## [Try it]
Copy the text of the records below, swapping each instance of "series" for "dataset" and leaving everything else unchanged. Omit the pictures.
====== Given records
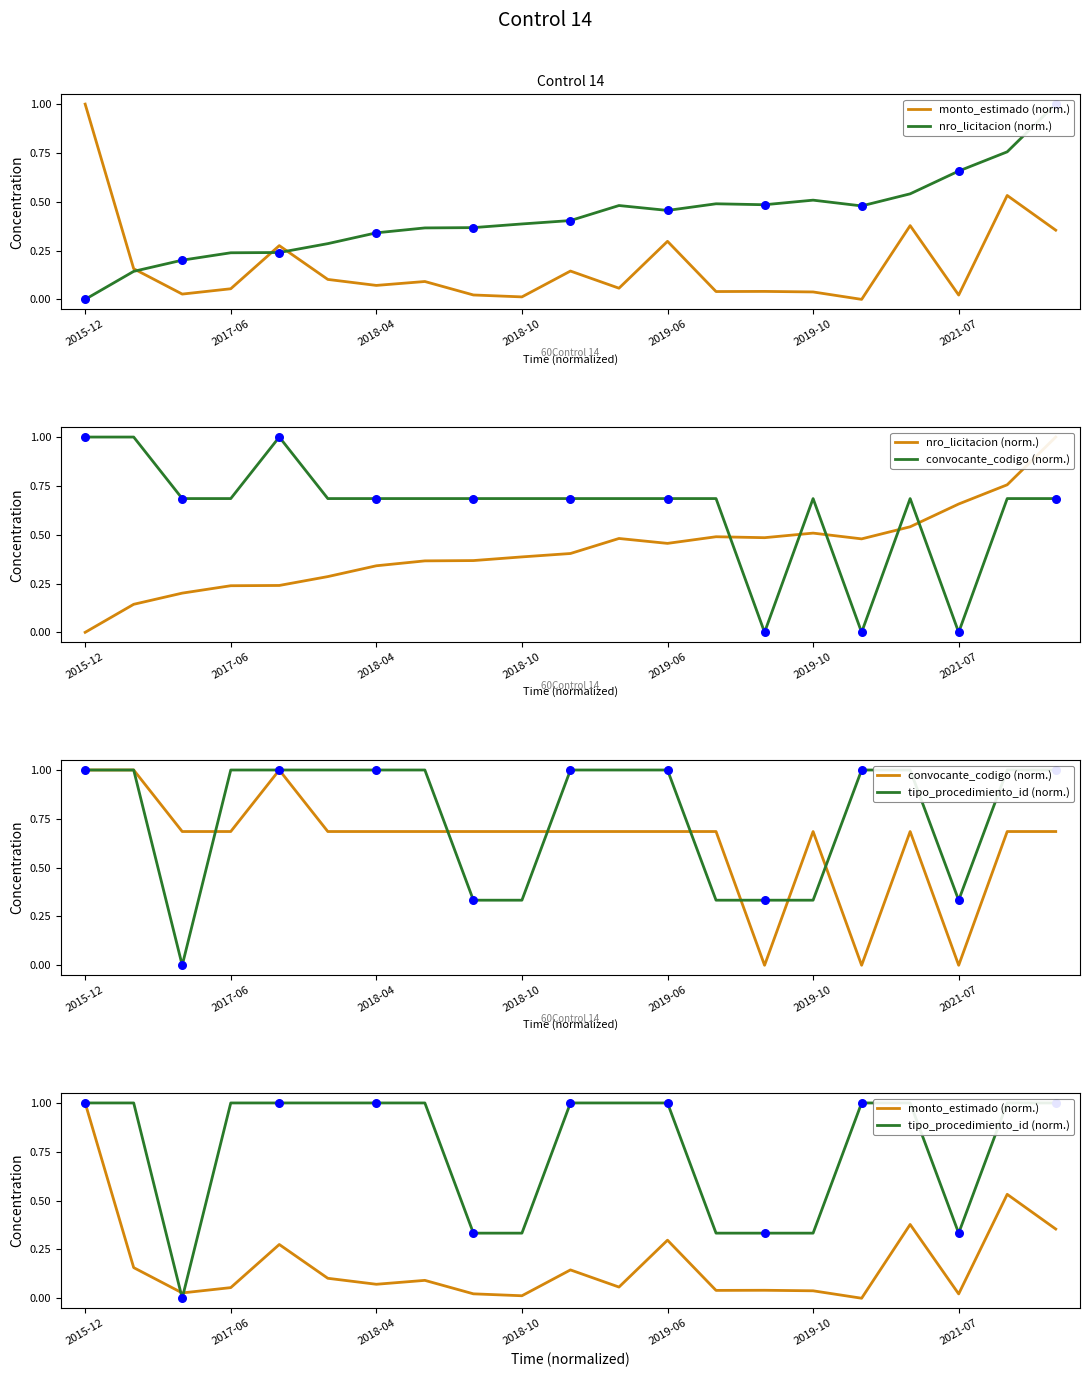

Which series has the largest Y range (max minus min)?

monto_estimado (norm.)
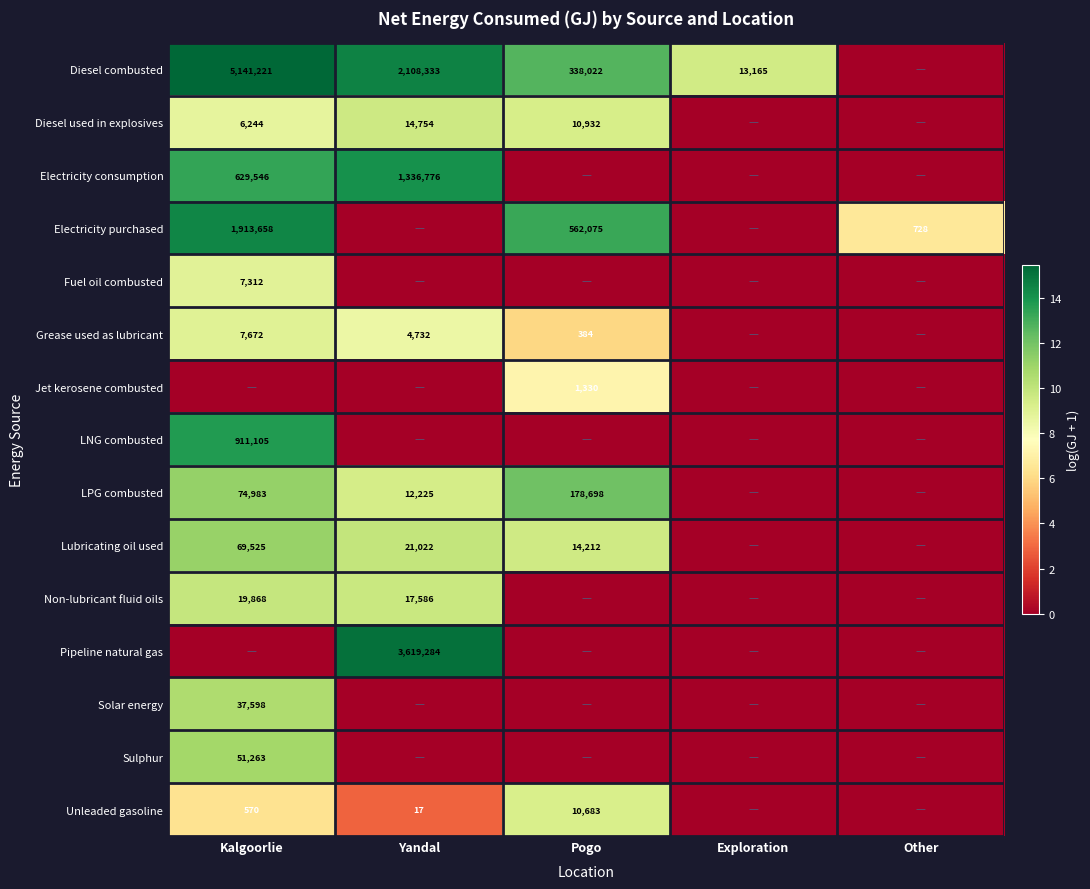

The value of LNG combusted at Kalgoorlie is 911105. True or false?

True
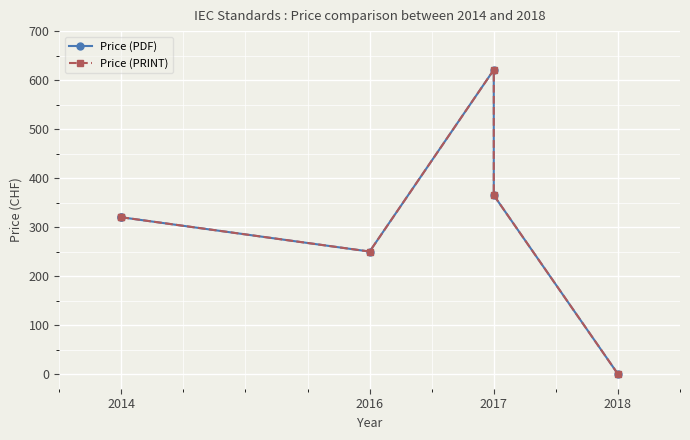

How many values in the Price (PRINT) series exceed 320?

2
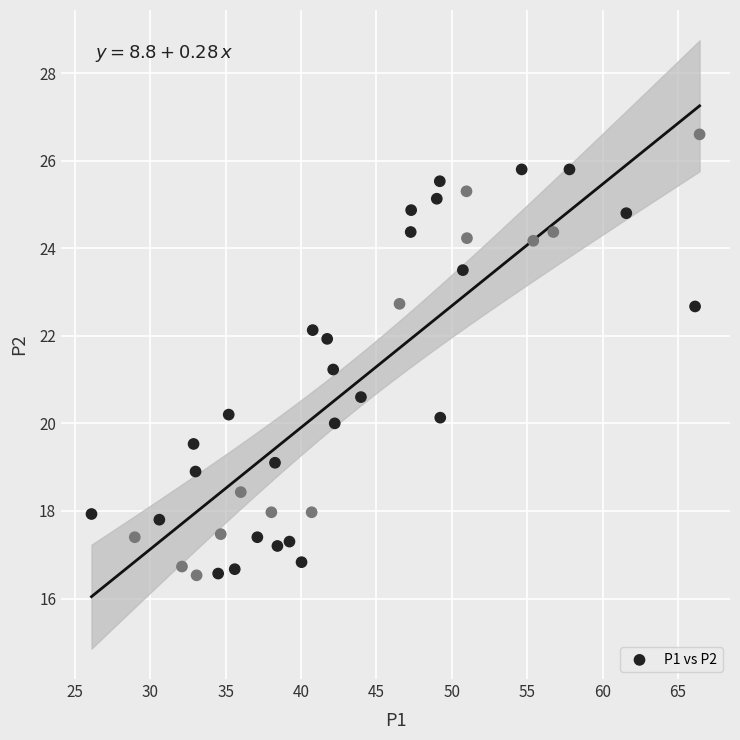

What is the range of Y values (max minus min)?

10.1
============
## [Reply to the exercise]
Which dataset has the largest Y range (max minus min)?

monto_estimado (norm.)

The value of LNG combusted at Kalgoorlie is 911105. True or false?

True

How many values in the Price (PRINT) dataset exceed 320?

2

What is the range of Y values (max minus min)?

10.1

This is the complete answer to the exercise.